Importance sampling is absolutely crucial for reducing the amount of computational work. For example in computer graphics we are often trying to calculate the color of a point on a surface by (very loosely speaking) integrating the energy of light rays arriving at the point in a hemisphere of directions. We know that incoming light rays arriving perpendicular to the surface have a greater effect on its color than light rays arriving parallel to the surface, so we can sample more light rays close to the normal of the surface and get a faster converging result!

### Low Discrepancy Sampling One final technique I will talk about for reducing the variance of our estimator is uniform sample placement.

In addition to importance sampling, it is intuitive that we would like to explore the domain of our function $f$ as evenly as possible. For example, recall the case of the Monte Carlo estimator where we have a uniform PDF. It should be clear that we would like our samples to be evenly spaced: that is, they should not be clumped up together (as they would be retrieving values of $f$ that are nearly the same, providing little additional information) and similarly they should not be far apart.

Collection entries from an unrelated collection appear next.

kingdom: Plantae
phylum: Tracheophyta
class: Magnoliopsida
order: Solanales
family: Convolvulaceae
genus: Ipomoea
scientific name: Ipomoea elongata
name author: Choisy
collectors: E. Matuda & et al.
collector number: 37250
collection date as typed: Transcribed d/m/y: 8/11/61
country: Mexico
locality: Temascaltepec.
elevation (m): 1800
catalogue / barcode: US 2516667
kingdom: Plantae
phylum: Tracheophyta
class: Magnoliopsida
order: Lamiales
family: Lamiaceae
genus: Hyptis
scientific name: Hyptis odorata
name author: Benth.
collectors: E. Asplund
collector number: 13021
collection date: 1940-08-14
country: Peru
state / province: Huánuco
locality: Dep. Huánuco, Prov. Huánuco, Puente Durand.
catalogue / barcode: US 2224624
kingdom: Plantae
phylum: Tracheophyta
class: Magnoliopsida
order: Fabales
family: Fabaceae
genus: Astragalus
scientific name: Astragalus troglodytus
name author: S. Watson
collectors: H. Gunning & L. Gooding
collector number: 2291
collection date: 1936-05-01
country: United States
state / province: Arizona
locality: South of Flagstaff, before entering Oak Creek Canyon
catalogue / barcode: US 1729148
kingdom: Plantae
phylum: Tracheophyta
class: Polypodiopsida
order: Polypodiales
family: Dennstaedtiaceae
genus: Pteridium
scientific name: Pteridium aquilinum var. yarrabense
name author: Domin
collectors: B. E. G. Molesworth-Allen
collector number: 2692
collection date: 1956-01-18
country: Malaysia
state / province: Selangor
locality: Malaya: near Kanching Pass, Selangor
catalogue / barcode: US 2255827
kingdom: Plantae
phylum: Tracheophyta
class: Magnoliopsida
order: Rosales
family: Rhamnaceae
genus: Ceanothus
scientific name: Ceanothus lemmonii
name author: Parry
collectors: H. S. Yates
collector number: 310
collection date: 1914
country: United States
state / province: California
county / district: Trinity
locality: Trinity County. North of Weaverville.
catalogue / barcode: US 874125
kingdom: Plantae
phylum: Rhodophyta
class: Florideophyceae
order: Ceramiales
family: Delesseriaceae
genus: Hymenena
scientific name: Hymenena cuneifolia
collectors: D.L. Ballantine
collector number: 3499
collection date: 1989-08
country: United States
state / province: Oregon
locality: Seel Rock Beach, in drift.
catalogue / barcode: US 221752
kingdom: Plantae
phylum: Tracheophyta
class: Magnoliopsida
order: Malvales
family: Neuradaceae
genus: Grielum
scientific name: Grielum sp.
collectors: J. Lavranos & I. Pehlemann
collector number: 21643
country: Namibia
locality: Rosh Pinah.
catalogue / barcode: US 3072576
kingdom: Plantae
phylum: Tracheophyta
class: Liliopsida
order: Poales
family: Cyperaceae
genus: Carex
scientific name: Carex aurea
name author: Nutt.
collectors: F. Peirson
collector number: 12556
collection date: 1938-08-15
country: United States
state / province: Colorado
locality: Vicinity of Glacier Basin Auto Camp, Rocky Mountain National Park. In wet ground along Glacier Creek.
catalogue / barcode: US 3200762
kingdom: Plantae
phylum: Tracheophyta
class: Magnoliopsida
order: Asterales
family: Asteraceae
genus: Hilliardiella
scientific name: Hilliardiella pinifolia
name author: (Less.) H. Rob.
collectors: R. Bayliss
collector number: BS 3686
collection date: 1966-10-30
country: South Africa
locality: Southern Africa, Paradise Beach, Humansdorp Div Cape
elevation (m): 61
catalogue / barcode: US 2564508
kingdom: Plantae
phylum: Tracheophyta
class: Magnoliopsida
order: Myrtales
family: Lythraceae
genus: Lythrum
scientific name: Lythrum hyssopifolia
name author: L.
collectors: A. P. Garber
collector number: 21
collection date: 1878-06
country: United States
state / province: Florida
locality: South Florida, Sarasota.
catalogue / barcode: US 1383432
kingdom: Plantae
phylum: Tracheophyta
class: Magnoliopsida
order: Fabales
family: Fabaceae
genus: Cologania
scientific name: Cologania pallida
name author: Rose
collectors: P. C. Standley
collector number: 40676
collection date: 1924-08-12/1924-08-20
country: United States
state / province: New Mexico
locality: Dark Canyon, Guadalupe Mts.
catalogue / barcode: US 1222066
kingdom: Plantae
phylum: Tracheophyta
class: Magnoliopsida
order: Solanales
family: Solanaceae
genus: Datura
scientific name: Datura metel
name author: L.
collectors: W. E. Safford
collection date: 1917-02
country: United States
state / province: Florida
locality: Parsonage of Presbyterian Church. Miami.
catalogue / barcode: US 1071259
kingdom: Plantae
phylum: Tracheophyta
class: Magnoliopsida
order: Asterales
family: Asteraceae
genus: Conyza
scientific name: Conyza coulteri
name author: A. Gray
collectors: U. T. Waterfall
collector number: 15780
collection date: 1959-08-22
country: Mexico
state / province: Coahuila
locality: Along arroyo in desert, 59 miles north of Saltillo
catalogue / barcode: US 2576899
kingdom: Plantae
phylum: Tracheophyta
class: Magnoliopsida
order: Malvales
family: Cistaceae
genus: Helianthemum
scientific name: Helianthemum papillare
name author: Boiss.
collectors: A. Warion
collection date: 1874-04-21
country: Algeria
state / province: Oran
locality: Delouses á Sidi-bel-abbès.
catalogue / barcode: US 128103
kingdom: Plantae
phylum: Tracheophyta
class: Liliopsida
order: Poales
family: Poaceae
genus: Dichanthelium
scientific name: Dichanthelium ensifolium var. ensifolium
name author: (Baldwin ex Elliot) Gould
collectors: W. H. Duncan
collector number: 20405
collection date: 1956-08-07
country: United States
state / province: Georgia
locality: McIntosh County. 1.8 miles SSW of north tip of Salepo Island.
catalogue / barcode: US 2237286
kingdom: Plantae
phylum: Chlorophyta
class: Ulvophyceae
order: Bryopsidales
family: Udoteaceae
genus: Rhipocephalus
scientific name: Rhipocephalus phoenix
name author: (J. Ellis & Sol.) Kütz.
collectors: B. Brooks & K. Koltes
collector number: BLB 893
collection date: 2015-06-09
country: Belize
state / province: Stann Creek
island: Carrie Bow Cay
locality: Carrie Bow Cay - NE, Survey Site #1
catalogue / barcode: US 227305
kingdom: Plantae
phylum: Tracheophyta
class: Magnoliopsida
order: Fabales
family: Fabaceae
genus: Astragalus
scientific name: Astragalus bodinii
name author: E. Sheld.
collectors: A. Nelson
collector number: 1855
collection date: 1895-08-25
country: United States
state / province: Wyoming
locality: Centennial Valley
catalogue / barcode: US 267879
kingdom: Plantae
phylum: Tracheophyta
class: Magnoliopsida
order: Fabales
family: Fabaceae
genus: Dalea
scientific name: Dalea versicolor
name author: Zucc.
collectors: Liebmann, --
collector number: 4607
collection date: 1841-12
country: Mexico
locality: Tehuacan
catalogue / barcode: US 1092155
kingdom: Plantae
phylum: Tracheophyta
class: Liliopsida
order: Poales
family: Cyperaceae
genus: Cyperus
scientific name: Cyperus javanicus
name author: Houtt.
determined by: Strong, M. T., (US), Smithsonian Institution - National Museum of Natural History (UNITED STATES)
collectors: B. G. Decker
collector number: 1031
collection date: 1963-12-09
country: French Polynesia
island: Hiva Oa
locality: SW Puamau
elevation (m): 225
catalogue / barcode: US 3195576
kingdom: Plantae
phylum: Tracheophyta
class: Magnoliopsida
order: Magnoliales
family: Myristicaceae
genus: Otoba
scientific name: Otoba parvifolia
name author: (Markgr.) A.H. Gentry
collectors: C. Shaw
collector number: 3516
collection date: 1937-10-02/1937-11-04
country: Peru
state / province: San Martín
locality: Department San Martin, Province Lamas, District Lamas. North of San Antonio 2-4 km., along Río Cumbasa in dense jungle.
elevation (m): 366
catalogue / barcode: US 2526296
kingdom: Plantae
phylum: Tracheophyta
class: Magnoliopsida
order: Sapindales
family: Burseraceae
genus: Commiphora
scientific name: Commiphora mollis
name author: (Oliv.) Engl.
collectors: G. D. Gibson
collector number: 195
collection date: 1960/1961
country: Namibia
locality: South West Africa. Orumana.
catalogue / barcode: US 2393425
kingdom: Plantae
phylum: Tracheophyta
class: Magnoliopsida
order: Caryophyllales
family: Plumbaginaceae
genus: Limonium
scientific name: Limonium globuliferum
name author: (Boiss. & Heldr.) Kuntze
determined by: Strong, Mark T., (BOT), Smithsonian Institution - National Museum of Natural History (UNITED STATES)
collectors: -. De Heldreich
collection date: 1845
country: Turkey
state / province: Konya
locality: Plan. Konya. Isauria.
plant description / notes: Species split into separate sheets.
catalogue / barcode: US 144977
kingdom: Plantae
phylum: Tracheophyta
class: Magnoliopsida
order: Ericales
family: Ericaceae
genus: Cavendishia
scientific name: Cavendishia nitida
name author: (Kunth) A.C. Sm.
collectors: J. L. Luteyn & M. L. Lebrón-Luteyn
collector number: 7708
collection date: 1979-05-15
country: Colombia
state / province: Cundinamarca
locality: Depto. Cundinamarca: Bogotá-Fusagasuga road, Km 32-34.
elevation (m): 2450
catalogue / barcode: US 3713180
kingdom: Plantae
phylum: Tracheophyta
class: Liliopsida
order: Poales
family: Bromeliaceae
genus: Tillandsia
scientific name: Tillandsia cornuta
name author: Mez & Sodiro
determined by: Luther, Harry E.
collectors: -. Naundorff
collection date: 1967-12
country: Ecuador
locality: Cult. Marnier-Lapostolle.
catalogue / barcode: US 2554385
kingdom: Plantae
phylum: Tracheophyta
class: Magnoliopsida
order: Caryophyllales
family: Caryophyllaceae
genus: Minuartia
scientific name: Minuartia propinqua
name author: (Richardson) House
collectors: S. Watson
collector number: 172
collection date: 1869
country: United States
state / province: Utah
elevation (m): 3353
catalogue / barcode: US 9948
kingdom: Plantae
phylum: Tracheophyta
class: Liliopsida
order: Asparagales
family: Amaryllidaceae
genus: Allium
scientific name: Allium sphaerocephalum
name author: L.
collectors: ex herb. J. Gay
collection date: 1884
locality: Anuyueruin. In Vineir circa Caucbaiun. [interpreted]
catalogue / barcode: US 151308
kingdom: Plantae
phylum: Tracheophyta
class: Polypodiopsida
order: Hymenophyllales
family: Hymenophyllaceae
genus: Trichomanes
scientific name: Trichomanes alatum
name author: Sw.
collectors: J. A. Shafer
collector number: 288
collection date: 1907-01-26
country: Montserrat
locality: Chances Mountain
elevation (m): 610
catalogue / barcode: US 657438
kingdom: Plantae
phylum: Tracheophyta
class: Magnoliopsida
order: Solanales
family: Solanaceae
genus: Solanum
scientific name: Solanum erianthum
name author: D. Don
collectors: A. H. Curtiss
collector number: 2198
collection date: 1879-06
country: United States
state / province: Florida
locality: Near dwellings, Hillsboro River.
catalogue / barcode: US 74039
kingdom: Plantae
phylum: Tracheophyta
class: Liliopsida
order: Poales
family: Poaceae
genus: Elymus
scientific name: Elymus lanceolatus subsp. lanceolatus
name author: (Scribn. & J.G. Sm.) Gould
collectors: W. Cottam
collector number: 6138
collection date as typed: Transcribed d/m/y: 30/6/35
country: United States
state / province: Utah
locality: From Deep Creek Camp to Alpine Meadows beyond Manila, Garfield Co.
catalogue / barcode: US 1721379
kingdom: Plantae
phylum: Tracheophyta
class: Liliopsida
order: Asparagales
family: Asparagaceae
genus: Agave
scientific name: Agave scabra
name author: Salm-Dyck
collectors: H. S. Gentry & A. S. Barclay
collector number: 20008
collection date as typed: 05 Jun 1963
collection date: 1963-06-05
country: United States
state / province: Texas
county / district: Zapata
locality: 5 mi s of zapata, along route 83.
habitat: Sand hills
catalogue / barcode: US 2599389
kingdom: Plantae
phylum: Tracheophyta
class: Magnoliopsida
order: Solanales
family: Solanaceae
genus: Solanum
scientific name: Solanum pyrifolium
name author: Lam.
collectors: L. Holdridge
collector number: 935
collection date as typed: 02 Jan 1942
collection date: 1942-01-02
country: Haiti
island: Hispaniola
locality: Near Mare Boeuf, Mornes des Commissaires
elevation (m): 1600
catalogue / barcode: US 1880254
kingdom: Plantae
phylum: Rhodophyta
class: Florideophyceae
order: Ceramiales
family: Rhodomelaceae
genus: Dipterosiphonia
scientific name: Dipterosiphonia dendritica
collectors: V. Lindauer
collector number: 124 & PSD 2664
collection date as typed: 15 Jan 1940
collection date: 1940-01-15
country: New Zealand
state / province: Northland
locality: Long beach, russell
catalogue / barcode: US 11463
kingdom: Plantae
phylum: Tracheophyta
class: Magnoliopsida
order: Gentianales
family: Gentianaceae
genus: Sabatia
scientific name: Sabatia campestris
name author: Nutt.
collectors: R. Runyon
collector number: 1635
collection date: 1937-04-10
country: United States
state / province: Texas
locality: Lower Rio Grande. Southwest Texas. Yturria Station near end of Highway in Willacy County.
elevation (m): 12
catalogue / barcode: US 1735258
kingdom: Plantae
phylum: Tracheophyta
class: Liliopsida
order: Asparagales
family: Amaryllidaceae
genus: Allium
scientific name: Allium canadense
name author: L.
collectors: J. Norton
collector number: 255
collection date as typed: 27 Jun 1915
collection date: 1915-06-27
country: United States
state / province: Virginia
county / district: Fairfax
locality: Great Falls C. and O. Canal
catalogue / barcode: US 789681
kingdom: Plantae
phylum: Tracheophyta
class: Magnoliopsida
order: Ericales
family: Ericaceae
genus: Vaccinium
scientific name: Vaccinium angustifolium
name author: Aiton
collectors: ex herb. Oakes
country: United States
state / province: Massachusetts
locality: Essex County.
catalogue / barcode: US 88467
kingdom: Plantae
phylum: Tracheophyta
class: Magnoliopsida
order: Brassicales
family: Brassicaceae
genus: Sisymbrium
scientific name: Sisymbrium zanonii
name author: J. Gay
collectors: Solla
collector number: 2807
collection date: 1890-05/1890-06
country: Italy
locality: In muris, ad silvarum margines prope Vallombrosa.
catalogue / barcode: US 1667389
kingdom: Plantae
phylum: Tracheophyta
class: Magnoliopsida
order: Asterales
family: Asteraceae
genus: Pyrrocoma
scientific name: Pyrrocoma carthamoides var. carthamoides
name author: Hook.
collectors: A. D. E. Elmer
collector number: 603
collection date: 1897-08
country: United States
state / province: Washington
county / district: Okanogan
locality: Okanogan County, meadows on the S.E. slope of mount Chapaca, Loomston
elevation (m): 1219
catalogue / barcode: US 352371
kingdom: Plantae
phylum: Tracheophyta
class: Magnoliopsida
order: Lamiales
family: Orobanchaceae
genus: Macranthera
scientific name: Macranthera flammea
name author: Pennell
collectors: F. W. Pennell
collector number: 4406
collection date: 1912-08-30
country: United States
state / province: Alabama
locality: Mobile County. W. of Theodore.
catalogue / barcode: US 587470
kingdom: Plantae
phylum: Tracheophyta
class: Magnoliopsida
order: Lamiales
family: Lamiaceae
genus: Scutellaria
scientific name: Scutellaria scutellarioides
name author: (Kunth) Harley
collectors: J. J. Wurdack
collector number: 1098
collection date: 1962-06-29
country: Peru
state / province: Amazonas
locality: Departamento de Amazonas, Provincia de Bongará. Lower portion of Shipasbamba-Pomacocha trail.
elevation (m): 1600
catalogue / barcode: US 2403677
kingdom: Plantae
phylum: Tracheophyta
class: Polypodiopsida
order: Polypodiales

In the case of a non-uniform PDF, the same holds true, though the connection is a little harder to see intuitively.

We can mathematically quantify how 'evenly spaced' the points in a sequence $(x_n)$ are using a measurement called the Star Discrepancy. Using a low discrepancy sequence (LDS) gives us a slightly lower variance (especially for small sample counts) than naive pseudorandom sampling.

The image below uses pseudorandom samples to generate the coordinates of each point.

As you can see, there are areas of higher point density and lower point density. This results in high variance when doing Monte Carlo integration. The image below instead uses a low discrepancy sequence called a Sobol sequence for each coordinate:

The points are much more evenly spaced throughout the image, which is what we want.

One of the simplest low discrepancy sequences is called the van der Corput sequence. The base- $b$ van der Corput sequence is defined by:

$x_n = \sum_{k=0}^{\infty} d_k(n)b^{-k-1}$

where $d_k(n)$ is the $k$ th digit of the expansion of $n$ in base $b$ . With $b = 2$ , the sequence begins $0.5, 0.25, 0.75, 0.125 \ldots$

## Conclusion Monte Carlo integration is a powerful tool for evaluating high-dimensional integrals. We have seen how its variance can be reduced significantly through importance sampling and through choosing a low discrepancy sequence, both of which result in lowering the amount of computational work we need to do to obtain a reasonable result.

In the next article, I will talk about a technique called Multiple Importance Sampling which allows us to combine samples from multiple different probability density functions that we think match the shape of the integrand, reducing variance without introducing bias.

### Footnotes 1: For the rest of this post we assume that $f(x)$ is non-negative, otherwise such a choice of PDF would not be possible. We also assume that the PDF is non-zero wherever $f$ is non-zero, to avoid division by zero.